En todo caso y aunque, como decíamos, es una característica global, el sistema cultural argentino está estructurado desde su origen explícitamente en torno al par opositivo civilización o barbarie, consagrado por Sarmiento en Facundo. En 1837, ocho años antes, Esteban Echeverría había publicado “El matadero”, considerado el primer cuento de la literatura argentina (y, aun antes, Ascasubi había escrito “La resfalosa”). Como se sabe, el texto de Echeverría narra el secuestro, violación y asesinato de un refinado joven unitario por parte de una horda de federales salvajes. Nombres como Sarmiento y Echeverría han trascendido y, de hecho, son el origen mismo de la ortodoxia literaria. Es decir, el nacimiento del sistema literario consagrado por la academia está orientado hacia una visión liberal que, sin demasiado esfuerzo argumental, podría ser calificado como elitista. Esta perspectiva se hegemoniza y se sostiene a lo largo de más de un siglo de historia literaria: Borges y Bioy, en un episodio memorable, reescribieron “El matadero” en clave antiperonista y filosemita. Me refiero a “La fiesta del monstruo” (H. Bustos Domecq, 1947), donde el joven unitario es ahora un idealizado judío al que los nuevos salvajes apedrean ferozmente luego de llamarlo “sinagoga”. Algunas lecturas insinúan que una interpretación en esa misma dirección podría hacerse de “Casa tomada”, en donde la tradicional oligarquía argentina parece ser amenazada por una fuerza indefinida que avanza sobre la casa familiar. Cortázar representa, sin tanta sutileza, el mismo conflicto en “Las puertas del cielo”, incluido también en Bestiario.

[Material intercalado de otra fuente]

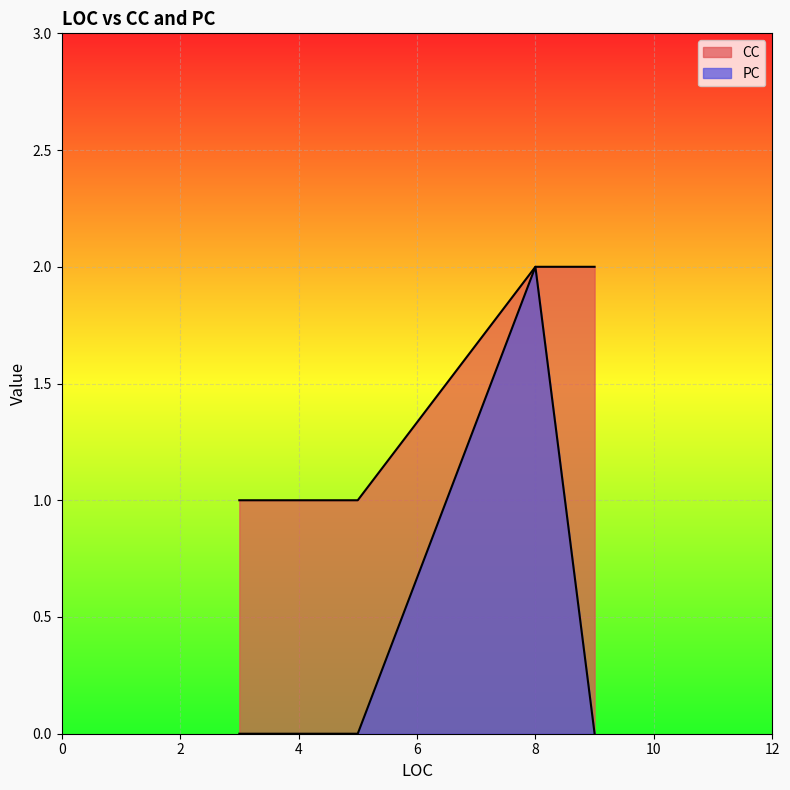

Between 3 and 3, which series saw the biggest shift?

CC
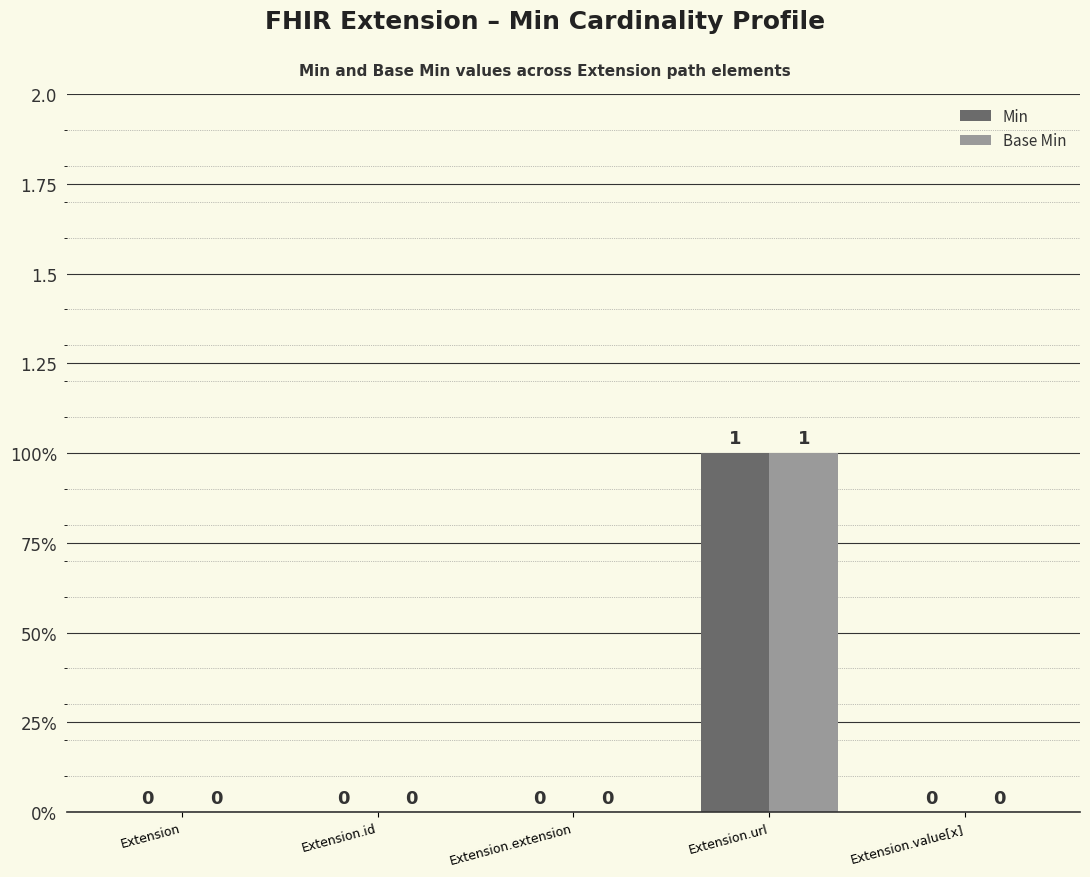

What are all the series names shown in the legend?

Min, Base Min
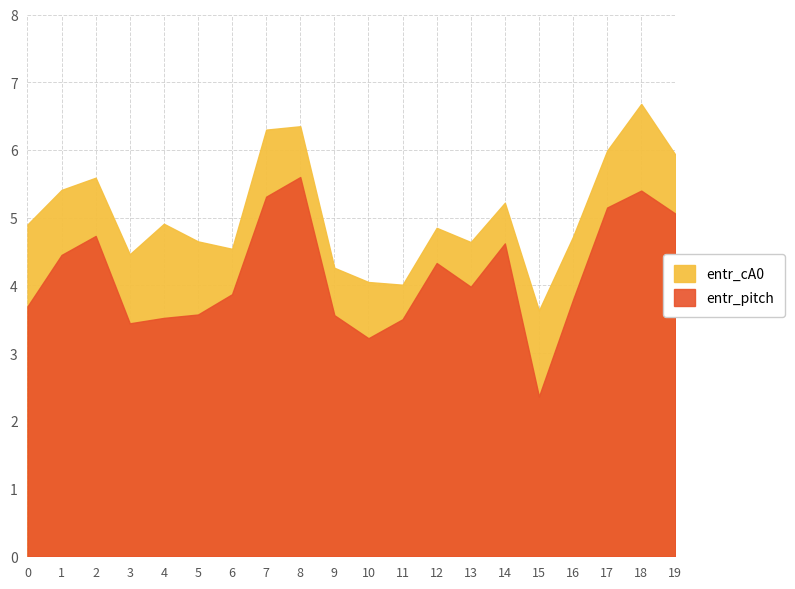

What is the minimum value for entr_cA0?

3.6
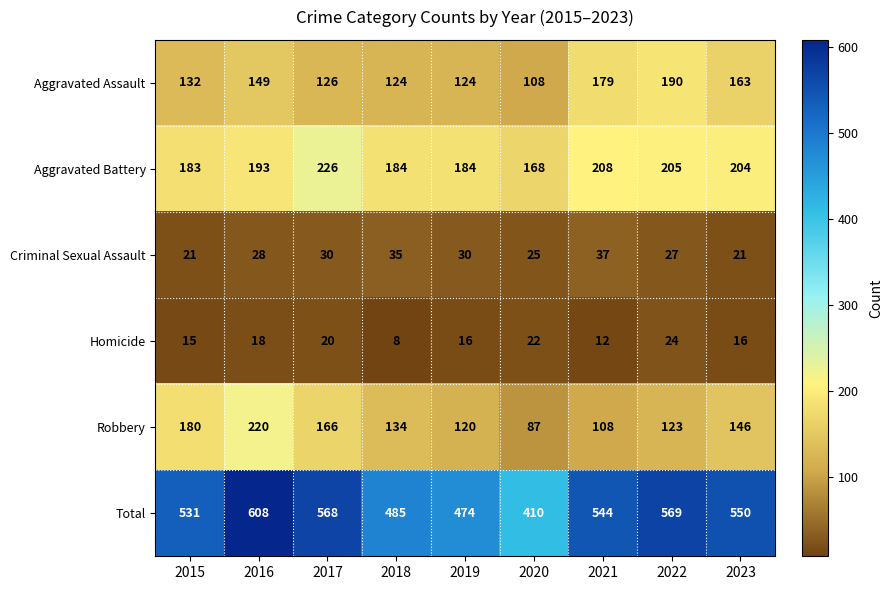

At which label is Aggravated Battery closest to 197?

2016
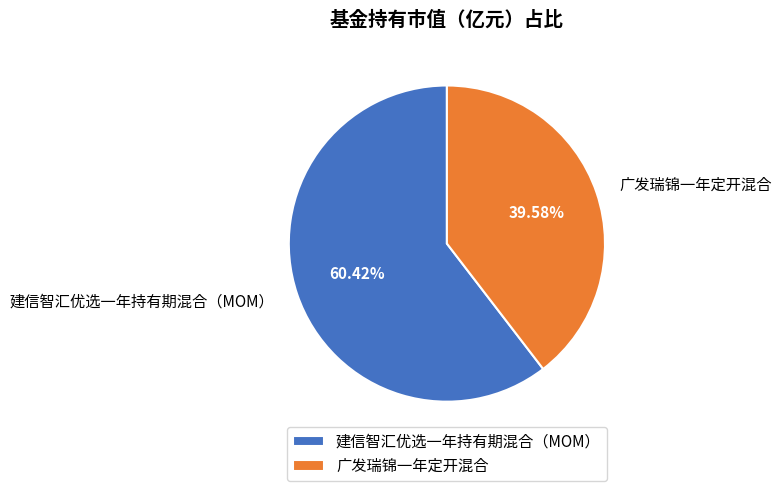

Between 广发瑞锦一年定开混合 and 建信智汇优选一年持有期混合（MOM）, which is larger?

建信智汇优选一年持有期混合（MOM）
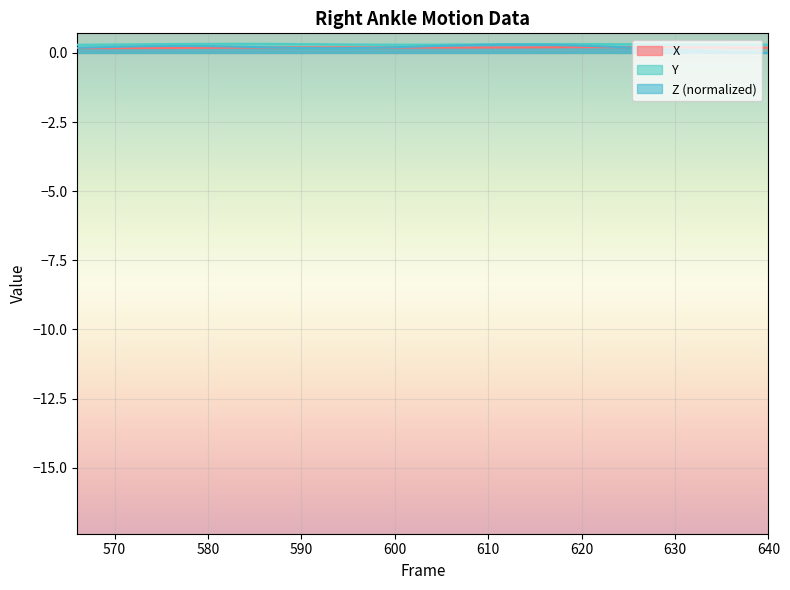

How many interior local valleys does the Z series have?

1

Durante años, la intelligentsia argentina se preguntó quién sería el encargado de escribir el Facundo cuando en realidad, y paradójicamente, ya lo único que podía hacerse era volver a escribirlo una y otra vez, aunque cambiaran algunas lógicas. Es evidente que “Cabecita negra” de Germán Rozenmacher y “El niño proletario” (1973) de Osvaldo Lamborghini son relecturas y reescrituras de esa misma clave cultural de ortodoxias y herejías propias de la estructuración opositiva del sistema que revelan, justamente, el dinamismo que venimos describiendo: la paradoja, si se quiere, es que Rozenmacher era judío y escribió su cuento para denunciar los abusos del sistema liberal en contra del sujeto histórico señalado como bárbaro por los unitarios como Echeverría y por los antiperonistas como Borges. Lamborghini, hijo de un ingeniero, producto de la universidad pública argentina, escribió varias alegorías para referirse a la violencia política, más allá de “El niño proletario”. Pero, si se quiere, también cuentos como “La fiesta ajena” (1982) de Liliana Heker puede pensarse en la misma dirección, al igual que “El carrito” (2016) de Mariana Enríquez o “Nada de todo esto” (2015) de Samanta Schweblin
Al estudiar el devenir del campo literario, sus escrituras hegemónicas, sus cambios de perspectiva, es evidente que la historia no avala solamente una interpretación.